|Measurement||Sheet: 56 x 76 cm|
|Physical description||Screenprint, printed in black, light grey-blue, dark grey-blue, and red, from four screens on paper|
|Place made||Australia: Australian Capital Territory, Canberra|
First World War, 1914-1918
Item copyright: © Australian War Memorial
This item is licensed under CC BY-NC
Anzac from the 'Anzac Centenary Print Portfolio'
For his print, Shane Cotton drew upon his well-established visual vocabulary to emphasise “the importance of remembering: how we frame it”. Following a pattern set in previous projects, the print blends traditional and contemporary imagery and iconography, prompting the viewer to connect and consider the complex layering of histories, narrative, and myth.

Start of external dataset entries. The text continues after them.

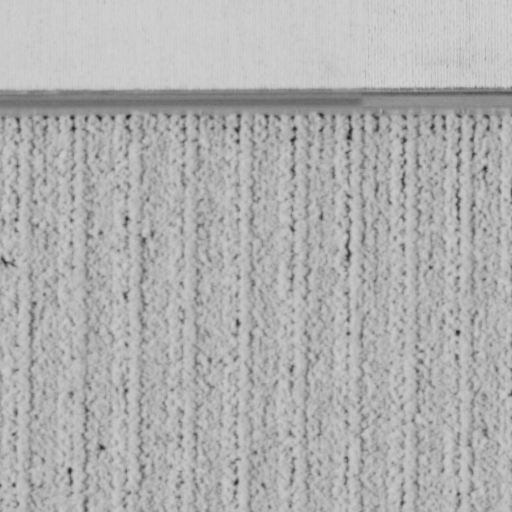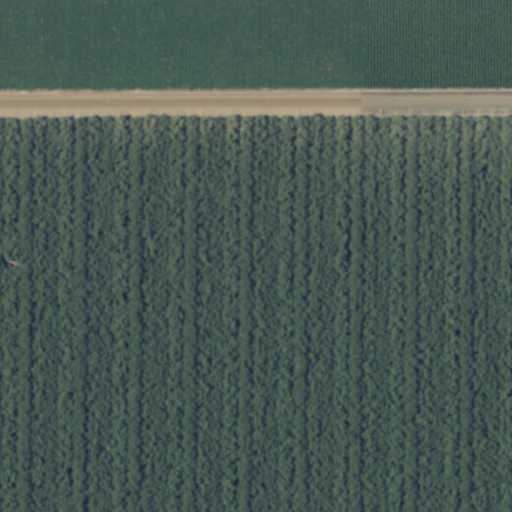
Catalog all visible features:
crop: (255, 67)
road: (256, 109)
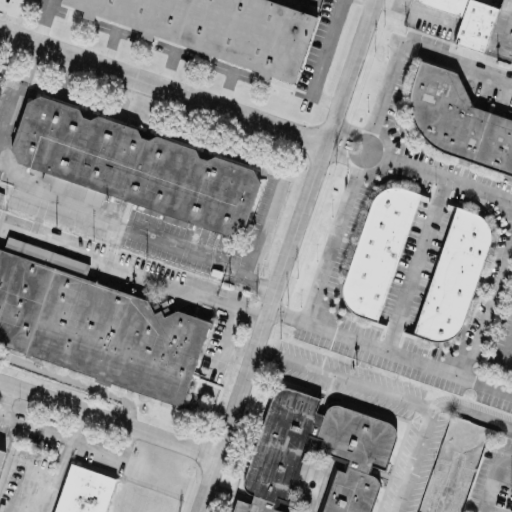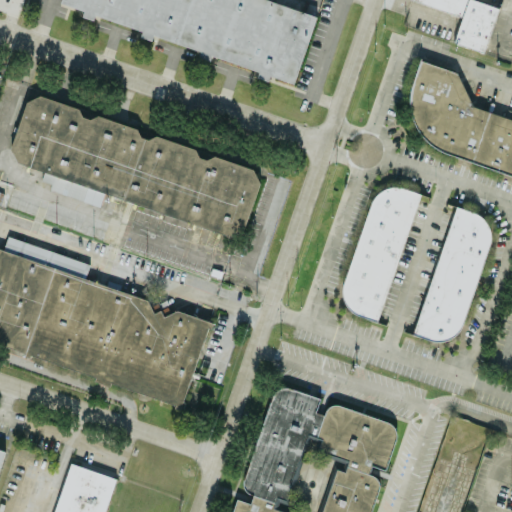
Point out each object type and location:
road: (6, 5)
road: (9, 16)
building: (468, 20)
building: (469, 20)
road: (204, 21)
building: (217, 28)
building: (219, 28)
road: (113, 29)
road: (414, 47)
road: (108, 48)
road: (171, 49)
road: (318, 61)
road: (165, 68)
road: (232, 71)
road: (162, 87)
road: (225, 89)
building: (457, 119)
road: (8, 120)
building: (455, 120)
road: (332, 145)
road: (388, 148)
building: (131, 166)
building: (134, 167)
road: (450, 177)
road: (264, 224)
road: (154, 237)
road: (331, 248)
building: (378, 249)
building: (377, 250)
road: (286, 255)
road: (417, 263)
road: (132, 271)
building: (454, 274)
building: (454, 275)
road: (488, 301)
building: (92, 322)
building: (92, 323)
road: (225, 336)
road: (390, 350)
road: (506, 355)
road: (342, 378)
road: (74, 379)
road: (5, 394)
road: (470, 411)
road: (109, 417)
road: (8, 419)
building: (0, 449)
building: (0, 449)
road: (110, 452)
building: (314, 456)
building: (315, 457)
road: (61, 459)
road: (415, 460)
road: (490, 478)
road: (451, 481)
building: (82, 490)
building: (83, 490)
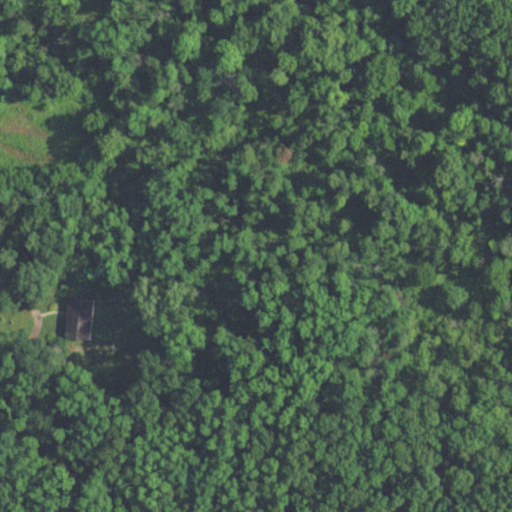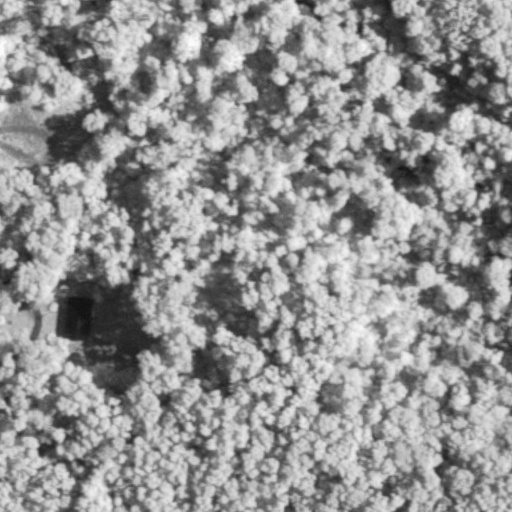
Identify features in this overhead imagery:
building: (85, 317)
road: (37, 324)
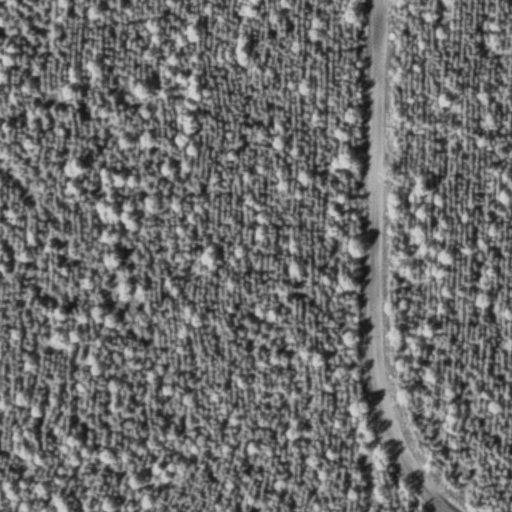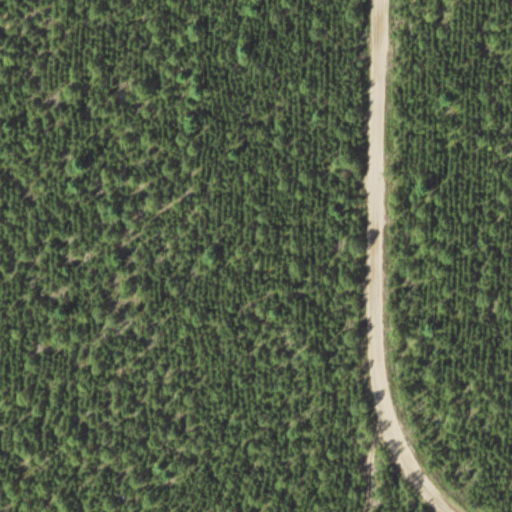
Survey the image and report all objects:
road: (380, 270)
road: (373, 466)
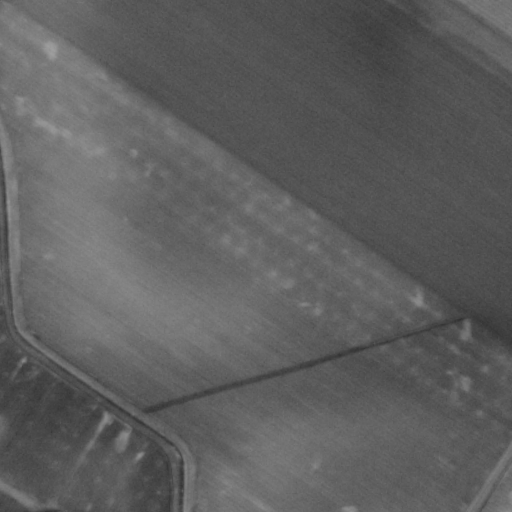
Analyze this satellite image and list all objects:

The rich and velvety landscape upon which text and symbols float is based on a photograph Cotton had seen of the Gallipoli peninsula, with its geographical features exaggerated and fictionalised. It is a landscape devoid of human activity, a place where the action has already taken place; we are viewing it from the present. The pedestal surmounted by turf and a grave cross is another image inspired by a photograph from Gallipoli, and the artist intended to evoke a sense of displacement for the Australian and New Zealand soldiers who landed there. Cotton wanted the work to be simultaneously an image of contemplation and a meditation on remembrance:
“For me, it’s become a study in remembrance, and what it means to do it, and the process of doing it – that we can reflect on the narratives and the stories, and around the commemoration and what it means for us personally.”

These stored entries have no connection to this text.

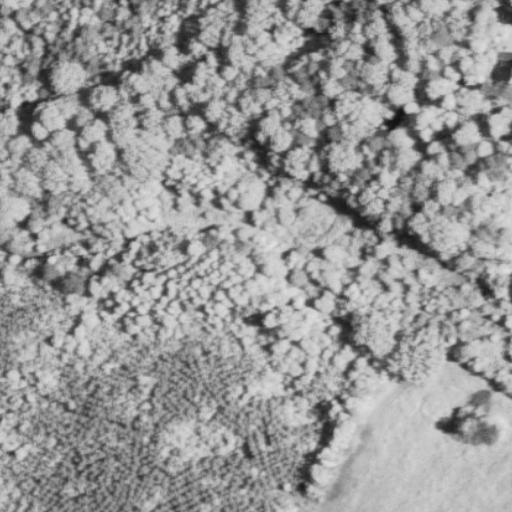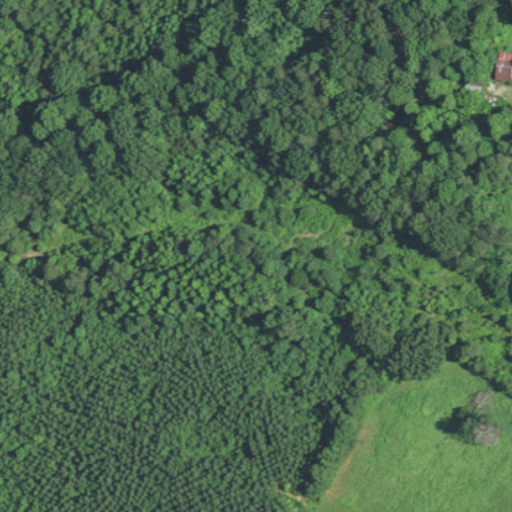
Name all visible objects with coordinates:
building: (506, 66)
road: (503, 90)
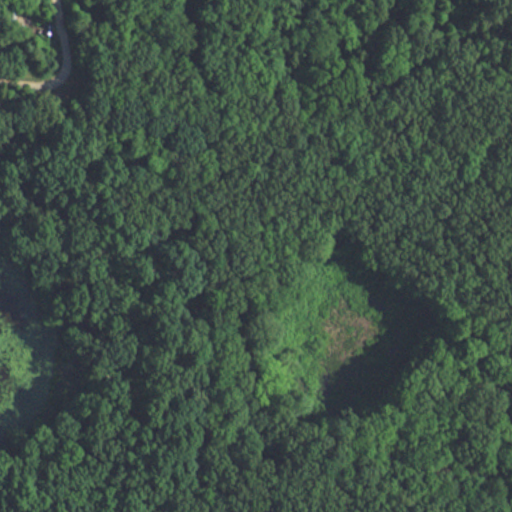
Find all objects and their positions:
road: (497, 67)
road: (65, 71)
road: (80, 87)
park: (256, 256)
road: (178, 294)
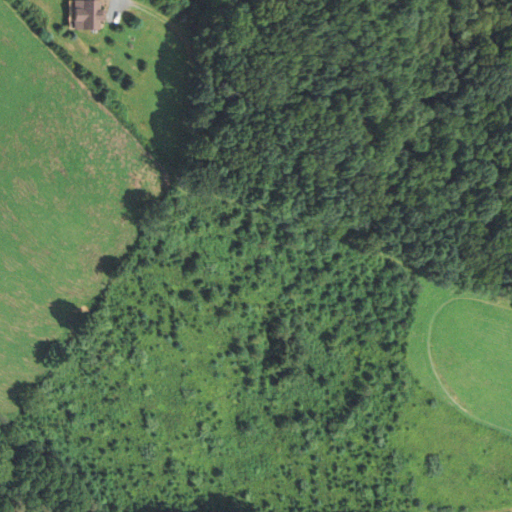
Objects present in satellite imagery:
building: (88, 16)
road: (429, 351)
park: (456, 396)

The branches that float through the sky reference wreaths: in Maori culture a head wreath or pare kawakawa is a symbol of grief and mourning. Here they are nods to the grief both Australia and New Zealand shared during and after the First World War.

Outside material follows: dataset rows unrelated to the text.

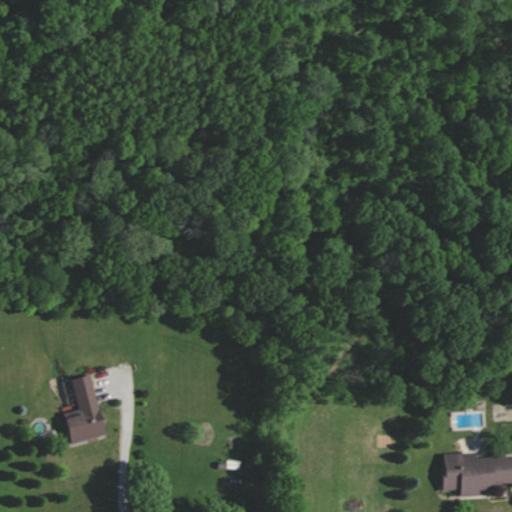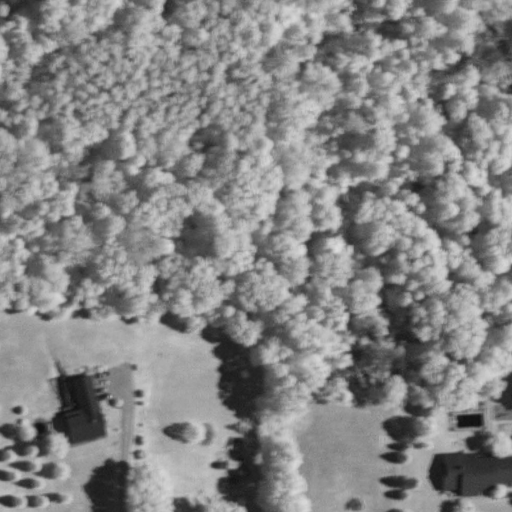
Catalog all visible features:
building: (87, 412)
road: (122, 449)
building: (475, 473)
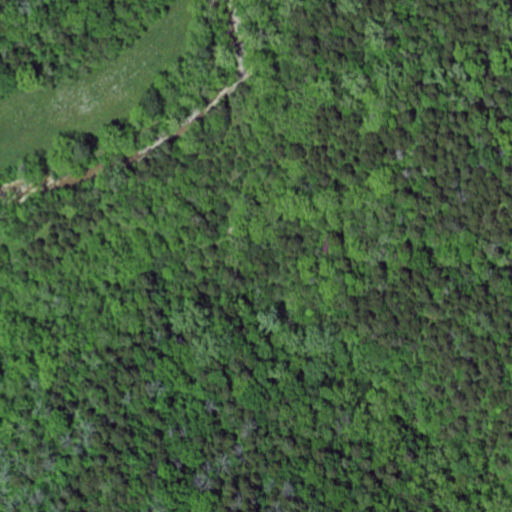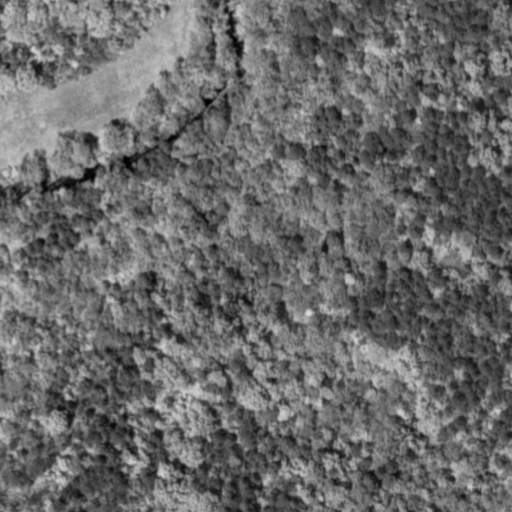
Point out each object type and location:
road: (138, 124)
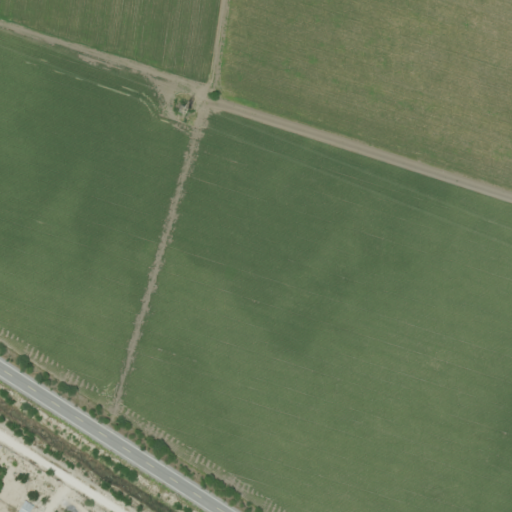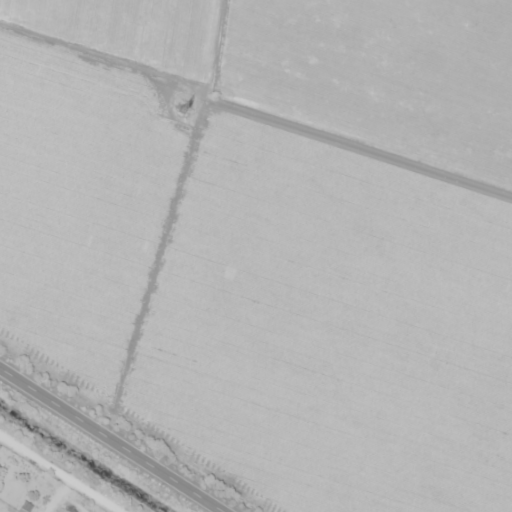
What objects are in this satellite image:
power tower: (182, 110)
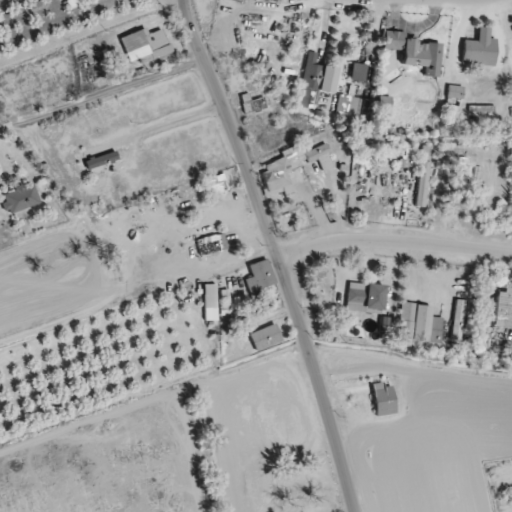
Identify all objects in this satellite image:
road: (470, 0)
building: (72, 3)
road: (177, 8)
road: (36, 22)
building: (145, 45)
building: (479, 49)
building: (414, 52)
building: (358, 72)
building: (315, 81)
building: (455, 91)
building: (253, 105)
building: (348, 106)
road: (173, 118)
building: (101, 160)
building: (290, 167)
building: (459, 177)
building: (218, 184)
building: (422, 184)
building: (20, 198)
road: (395, 242)
building: (211, 244)
road: (277, 253)
building: (260, 276)
building: (365, 297)
building: (210, 302)
building: (502, 310)
building: (457, 319)
building: (418, 324)
building: (265, 337)
building: (383, 400)
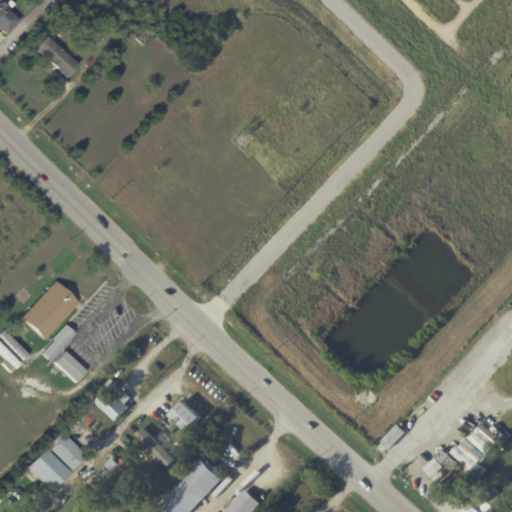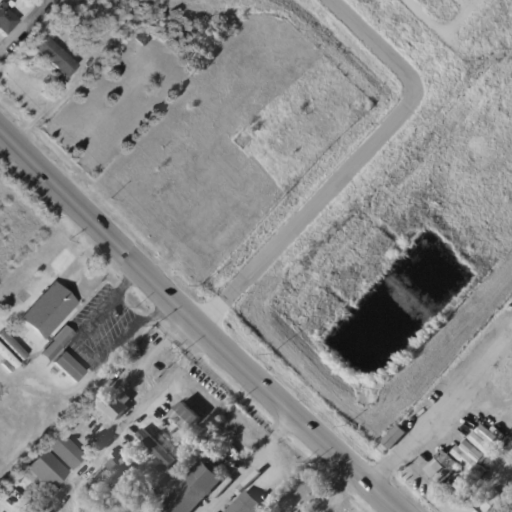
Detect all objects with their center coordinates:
road: (462, 5)
building: (6, 20)
building: (6, 21)
parking lot: (445, 27)
road: (442, 31)
building: (59, 32)
building: (120, 34)
building: (141, 40)
building: (54, 56)
building: (54, 58)
road: (352, 164)
building: (47, 310)
building: (47, 311)
road: (198, 323)
parking lot: (100, 331)
building: (55, 343)
building: (55, 343)
building: (12, 346)
road: (86, 354)
building: (7, 358)
building: (7, 358)
building: (67, 367)
building: (69, 369)
road: (135, 401)
building: (74, 403)
road: (484, 403)
building: (112, 406)
road: (441, 406)
building: (114, 407)
building: (186, 416)
building: (187, 416)
building: (394, 437)
building: (156, 447)
building: (161, 448)
building: (64, 450)
building: (64, 451)
building: (474, 453)
building: (472, 459)
building: (119, 461)
road: (252, 463)
building: (441, 463)
building: (451, 465)
building: (119, 468)
building: (45, 469)
building: (45, 470)
building: (434, 470)
building: (98, 481)
building: (193, 489)
building: (193, 489)
building: (460, 490)
building: (244, 503)
building: (245, 504)
building: (484, 508)
building: (495, 511)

In much of Cotton’s work the skyscapes are starting points, places where histories can be imagined. Here the sky is a vast space that the word “Anzac” drifts across, and around which all the other forms fold in and float. The square to the left was inspired by Sidney Nolan’s Ned Kelly series, particularly the way in which Nolan used the iron mask both as a viewfinder into the landscape and as a device with which to frame it. It is not only a playful connection to Australian history and art history but also a means of showing how we frame what we see and how we want to see it. Both Ned Kelly and the Anzacs have become larger-than-life histories and exemplars of the “noble failure” so elevated within Australian and New Zealand identity.